Task requirements:
1) In the comment on necessary being and physical reality, shorten the paragraph beginning "Even if hylomorphism is true" while keeping its main points.
2) Continue the comment on necessary being and physical reality from the point where it stops.
═════ Supplied text ═════
In order to exist necessarily a thing would then have to be a kind of thing that has certain determinable physical properties (aka charge or mass or whatever...) and those properties then would be properties that necessarily have to be instantiated, because something HAS TO exist necessarily (since I believe that NOTHINGNESS as such is metaphysicaly incoherent). So, why not think that there is a set of determinable physical properties that out of ontological necessity cannot fail to be instantiated?

Even if hylomorphism is true, and anything physical is a composit of matter and form or an actualised potential of prime matter, or better to say, physical reality is INFORMED matter, then why not think that there are particles/fields or some other kind of physical reality that NECESSARILY cannot fail to EXIST aka that there is some ontological necessity that there has to be INFORMED matter in the form of particles/fields? Just because something is a COMPOSIT that doesn't mean that it can FAIL TO EXIST as it seems to me at least, I don't know. Because I don't see a reason why there cannot be certain composites that have to exist necessarily? Why can it not be that some kind of composition has to be necessarily instantiated?

Hence, are there any good reasons to prefer God as a necessary being aka a being who's essence and existence is identical and who cannot fail to exist, to some kind of physical reality? Why can it not be that some kind of physical reality necessary has to exist? This is my problem, I tried but I simply cannot solve this problem. How can we argue against the view that atheists present to us, that there is some kind of fundamental layer of physical reality, some physical thing with physical properties, that has to exist necessarily? 


Again, I am sorry for being tedious with my questions, but I simply don't know whom should I ask and what to read because nobody deals with this question when it commes to arguments for a necessary being. Also, I hope that my question was clear, I tried to explain the problem as best as I could. I would realy appreciate your help since you are an expert. Again, thank you very much!

NobodyInportant said...

... a side note: when I said that existence could be a "part" of particles/fields, I ment by this that existence could be a "part" of the ESSENCE of particles/fields. What it means to be a particle/field (to exemplify properties that are essential to particles/fields/some other kind of fundamental physical reality) ENTAILS that the particles/fields/(fundamental physical reality) EXIST. Because, there could be a set of determinable physical properties that simply could not fail, in reality, to be instantianted out of ontological necessity. Hence, a particle/field would have to exist necessary in order for there to be anything in reality at all.......... I hope that now I am more clear. Again, I sincerely hope that I am not bothering you that much!
═════ Entries provided ═════
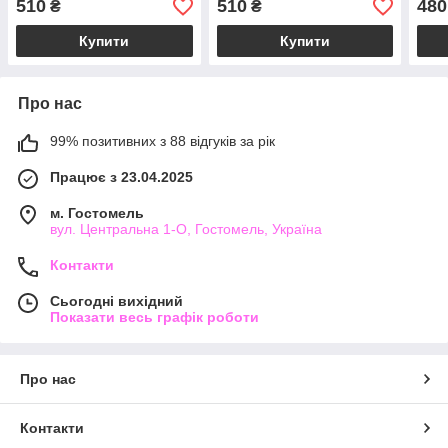
510
510
480
₴
₴
Купити
Купити
Про нас
99% позитивних з 88 відгуків за рік
Працює з 23.04.2025
м. Гостомель
вул. Центральна 1-О, Гостомель, Україна
Контакти
Сьогодні вихідний
Показати весь графік роботи
Про нас
Контакти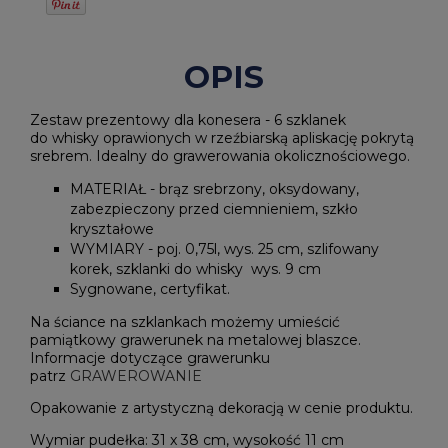
OPIS
Zestaw prezentowy dla konesera - 6 szklanek
do whisky oprawionych w rzeźbiarską apliskację pokrytą
srebrem. Idealny do grawerowania okolicznościowego.
MATERIAŁ - brąz srebrzony, oksydowany,
zabezpieczony przed ciemnieniem, szkło
kryształowe
WYMIARY - poj. 0,75l, wys. 25 cm, szlifowany
korek, szklanki do whisky wys. 9 cm
Sygnowane, certyfikat.
Na ściance na szklankach możemy umieścić
pamiątkowy grawerunek na metalowej blaszce.
Informacje dotyczące grawerunku
patrz
GRAWEROWANIE
Opakowanie z artystyczną dekoracją w cenie produktu.
Wymiar pudełka: 31 x 38 cm, wysokość 11 cm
═════
Responses by item number:
1) Even if hylomorphism is true, and physical reality is informed matter (a composite of matter and form, or an actualized potential of prime matter), why not think that some particles, fields or other physical reality necessarily exists? Being a composite does not seem to mean that a thing can fail to exist. I see no reason why some composition could not be necessarily instantiated.

2)
Alexander R Pruss said...

Given that particles go in and out of existence all the time, it doesn't seem to me to be very plausible that particles should exist necessary.

Fields are a better candidate. But there is still this thought. It seems unlikely that the precise laws of nature we have should be necessary. There seems to be too much of the arbitrary in the laws of nature: the number of dimensions, the constants, etc. But fields are tied to laws of nature: if the laws of nature were different, it seems we wouldn't have the same fields. So if the laws of nature are contingent, probably the fields are as well.

Walter Van den Acker said...

Alex

A necessary field can give rise to contingent laws, just as a necessary God can, supposedly, create different laws. If fact, the latter is much more problematic if God is timeless, simple and immutable.

Alexander R Pruss said...

Maybe, but I'm inclined to think that fields and particles are tied to laws. Consider a particular photon, call it Alice. Could *Alice* exist in a classical universe, where neither relativity nor quantum mechanics held sway? I have my doubts. And I have similar doubts about fields.

Walter Van den Acker said...

Alex

I am talking about a necessary field. There is no "classical" universe where neither relativity nor quantum mechanics hold sway in this scenario.
The only question that matters is whether this field is possible.